Michael J. Daugherty took pride in the cybersecurity measures at his cancer screening company, LabMD in Atlanta.
Imagine his surprise when the Federal Trade Commission (FTC) sued him, claiming LabMD had left customers’ personal information vulnerable to hackers.
Instead of settling with the FTC, Daugherty fought back. In late 2015, he won—a judge dismissed the case.
But Daugherty says he was forced to shutter LabMD because of reputational damage and the expense of a federal investigation. He wrote a book, The Devil Inside the Beltway, as a cautionary tale for other small business owners.
We Give Our Power Away
Daugherty encourages small business owners to advocate for a collective voice in government policy.
“Small businesses have to get more involved in the process,” he says. “People think small equals weak, so we give our power away.”

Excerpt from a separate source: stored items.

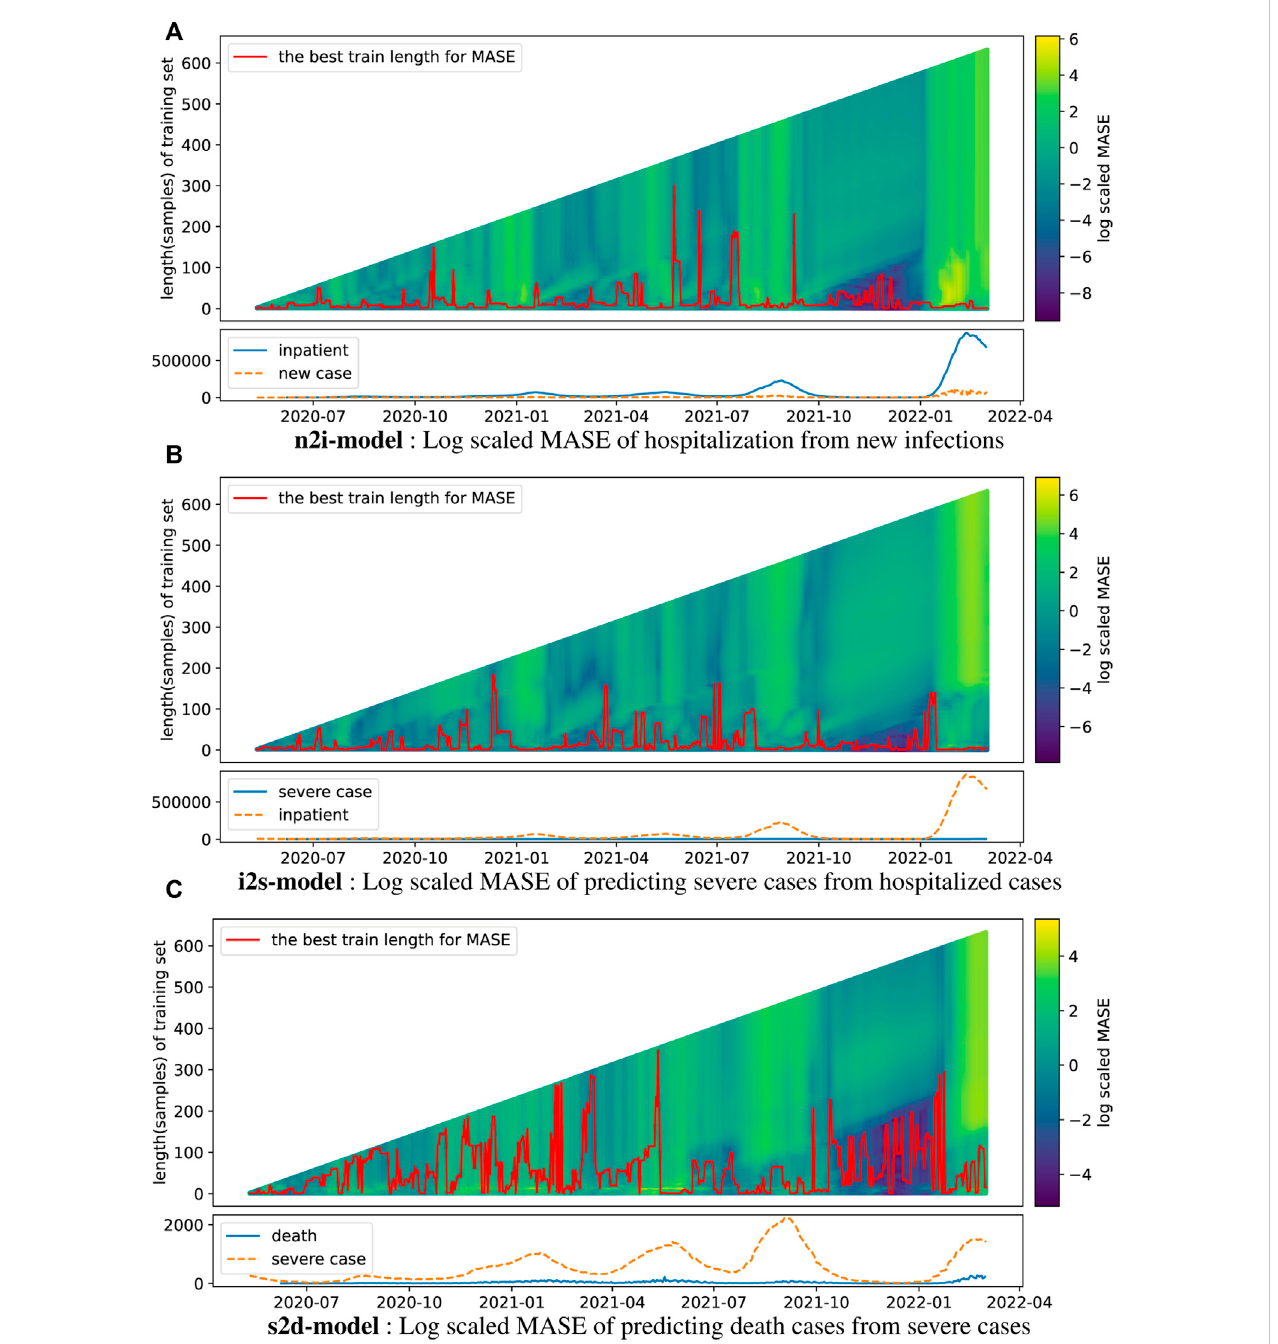
FIGURE 8 MASEs of COVID-19. (A) n2i-model: Log scaled MASE of hospitalization from new infections. (B) i2s-model: Log scaled MASE of predicting severe cases from hospitalized cases. (C) s2d-model: Log scaled MASE of predicting death cases from severe cases.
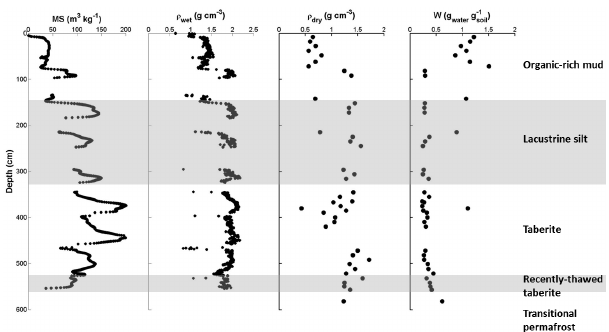
Figure 4. Depth profiles for magnetic susceptibility (MS), wet bulk density ( ρ wet ), dry bulk density ( ρ dry ), and gravimetric water con- tent (W) in the Vault Lake sediment core. Two MS values at 95.4 and 405.4cm were − 493 . 1 and − 488 . 0m 3 kg − 1 , respectively (not shown).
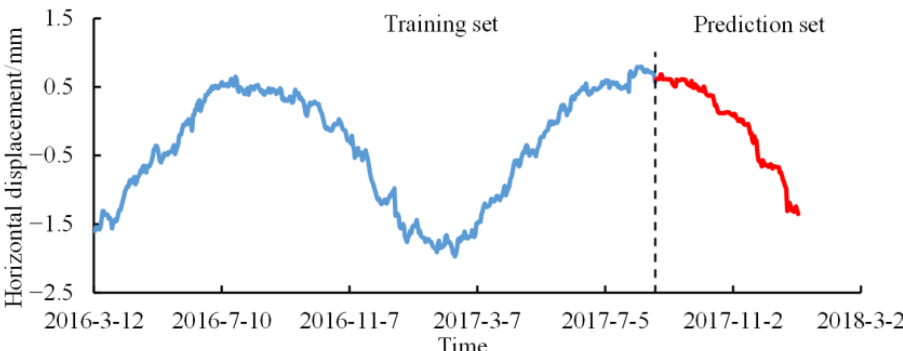
Figure 10. Process diagram of corrected horizontal displacement of the measuring point EX19.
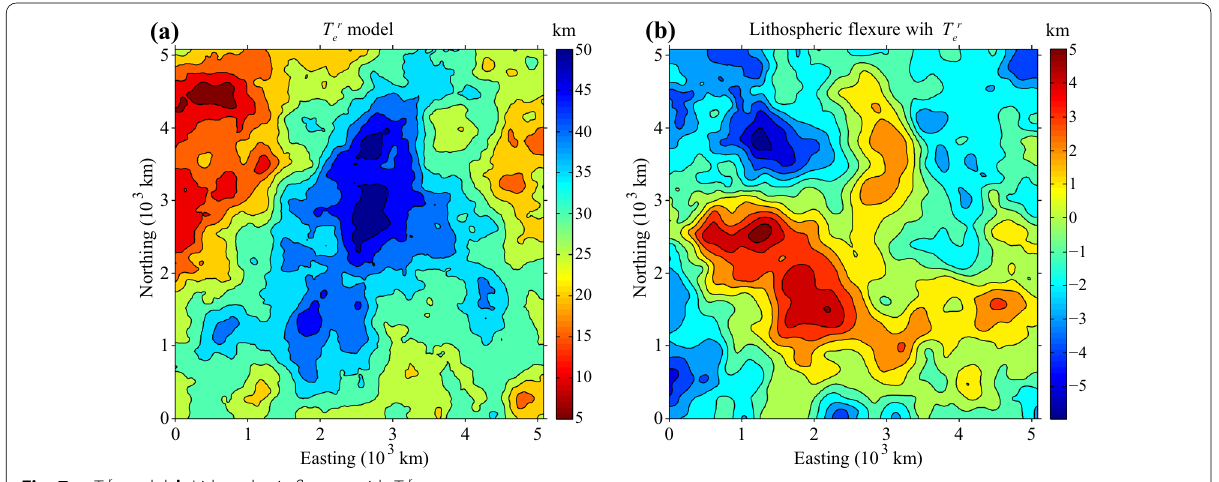
Fig. 7 a T er model. b Lithospheric flexure with T er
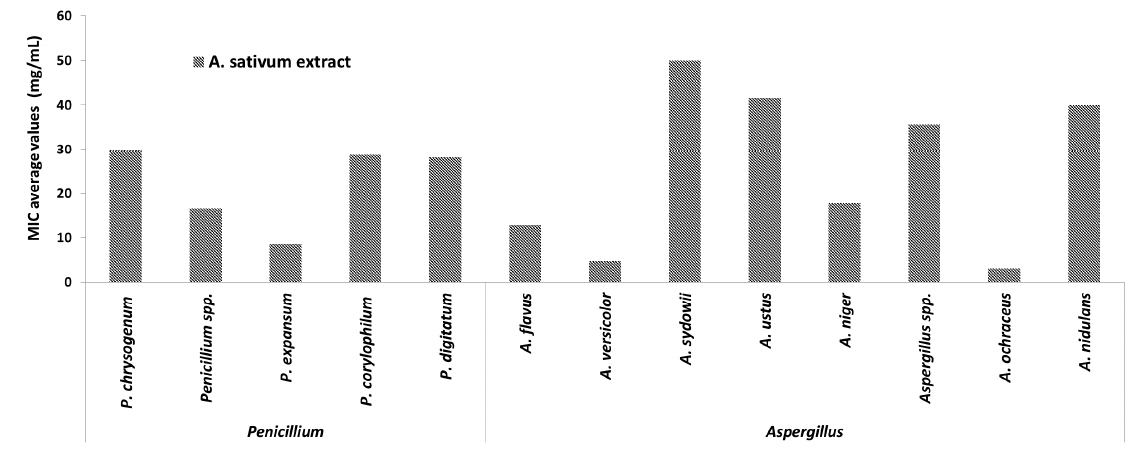
Figure 6. Average values of minimal inhibitory concentration (MIC) of A. sativum extract obtained on the tested fungi.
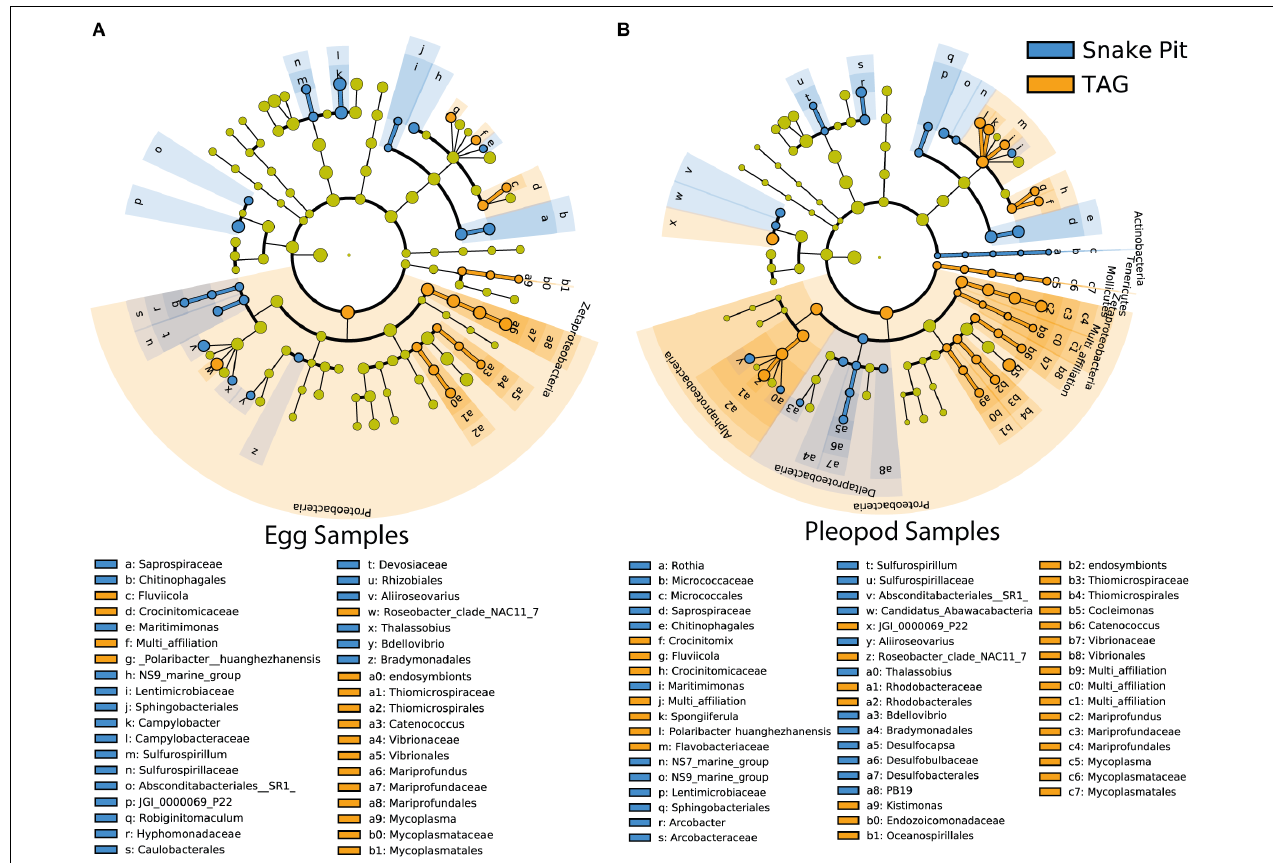
FIGURE 5 | Most differentially abundant taxa of egg communities (A) and pleopod communities (B) between TAG (orange) and Snake Pit (blue) vent fields. The dots represent the specific bacterial taxa, with colors corresponding to the vent field where these are relatively more abundant, yellow-greenish color denoting taxa with no significant difference in relative abundance between vent fields. The size of dots is proportional to the relative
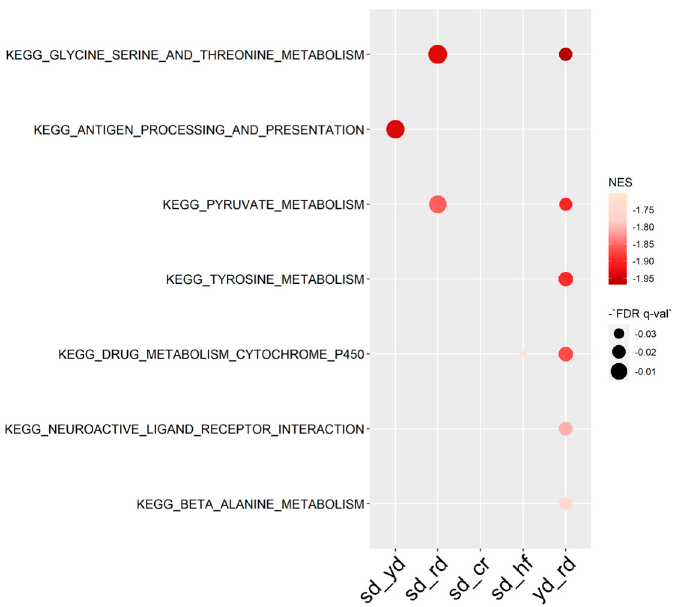
Figure 5. GSEA report on KEGG terms of H3K4me3 signal around the TSS.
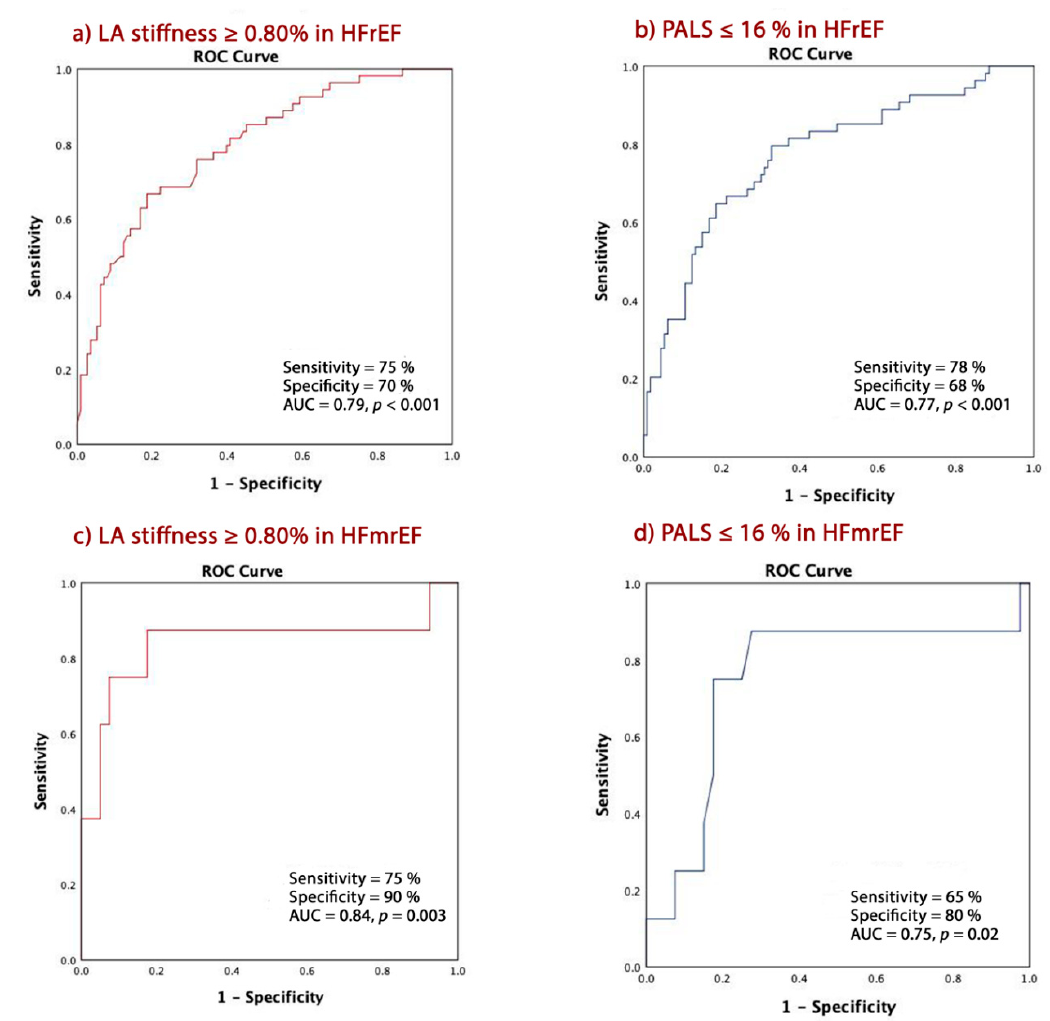
Figure 3. LA stiffness and PALS in predicting cardiac events in patients with HFrEF and HFmrEF; ( a ) LA stiffness ≥ 0.76% in cardiac events in HFrEF; ( b ) PALS ≤ 16 in predicting cardiac events in HFrEF patients; ( c ) LA stiffness ≥ 0.76% in cardiac events in HFmrEF; ( d ) PALS ≤ 16 in predicting cardiac events in HFmrEF patients.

The FTC has its priorities backward, Daugherty says. “When the government is spending so much time and effort pounding a small business into the ground, it’s very concerning,” he says. “They should be pounding cybercriminals into the ground.”
Daugherty’s advice: “Do your homework. Hire good people. Keep your data secure,” he says. “There are a lot of hustlers trying to exploit, and small businesses are sitting ducks.”